▶ _TASK ITEM_
From the data below, set down exactly the lines between the one holding "Ranitidine hydrochloride is" and the one holding "Animal experiments both", inclusive, and no others.

--- SOURCE RECORDS Enclosed Below ---

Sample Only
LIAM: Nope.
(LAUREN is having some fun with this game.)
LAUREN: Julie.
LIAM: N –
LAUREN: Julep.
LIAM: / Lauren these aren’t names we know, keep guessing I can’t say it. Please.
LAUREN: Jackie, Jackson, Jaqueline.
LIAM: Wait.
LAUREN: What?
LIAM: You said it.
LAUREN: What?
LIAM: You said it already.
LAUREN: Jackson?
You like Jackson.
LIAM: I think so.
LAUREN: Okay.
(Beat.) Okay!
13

--- End of Enclosed SOURCE RECORDS ---
--- SOURCE RECORDS Enclosed Below ---

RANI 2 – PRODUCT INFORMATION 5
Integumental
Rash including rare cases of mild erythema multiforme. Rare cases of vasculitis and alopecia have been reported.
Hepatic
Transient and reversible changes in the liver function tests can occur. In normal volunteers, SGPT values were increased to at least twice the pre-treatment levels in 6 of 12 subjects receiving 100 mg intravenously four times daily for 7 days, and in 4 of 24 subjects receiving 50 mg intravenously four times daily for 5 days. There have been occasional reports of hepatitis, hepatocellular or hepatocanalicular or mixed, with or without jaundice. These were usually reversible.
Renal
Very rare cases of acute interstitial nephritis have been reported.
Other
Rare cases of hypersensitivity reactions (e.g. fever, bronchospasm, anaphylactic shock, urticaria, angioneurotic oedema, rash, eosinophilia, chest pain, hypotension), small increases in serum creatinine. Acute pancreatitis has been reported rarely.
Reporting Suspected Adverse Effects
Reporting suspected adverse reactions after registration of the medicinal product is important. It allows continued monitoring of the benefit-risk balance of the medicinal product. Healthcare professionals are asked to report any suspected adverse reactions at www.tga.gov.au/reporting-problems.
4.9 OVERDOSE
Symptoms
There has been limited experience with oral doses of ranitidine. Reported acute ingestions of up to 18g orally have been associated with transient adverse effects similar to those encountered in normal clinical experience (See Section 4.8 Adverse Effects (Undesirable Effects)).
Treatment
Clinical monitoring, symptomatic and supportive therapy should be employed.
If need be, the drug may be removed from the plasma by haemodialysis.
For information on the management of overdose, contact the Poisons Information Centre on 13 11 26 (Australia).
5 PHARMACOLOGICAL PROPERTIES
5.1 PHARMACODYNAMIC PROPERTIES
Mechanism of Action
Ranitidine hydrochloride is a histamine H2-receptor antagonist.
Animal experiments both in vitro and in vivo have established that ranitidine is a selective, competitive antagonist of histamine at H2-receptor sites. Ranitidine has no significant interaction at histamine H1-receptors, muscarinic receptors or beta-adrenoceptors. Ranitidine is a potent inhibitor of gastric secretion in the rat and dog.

--- End of Enclosed SOURCE RECORDS ---

▶ _TASK OUTPUT_
Ranitidine hydrochloride is a histamine H2-receptor antagonist.
Animal experiments both in vitro and in vivo have established that ranitidine is a selective, competitive antagonist of histamine at H2-receptor sites. Ranitidine has no significant interaction at histamine H1-receptors, muscarinic receptors or beta-adrenoceptors. Ranitidine is a potent inhibitor of gastric secretion in the rat and dog.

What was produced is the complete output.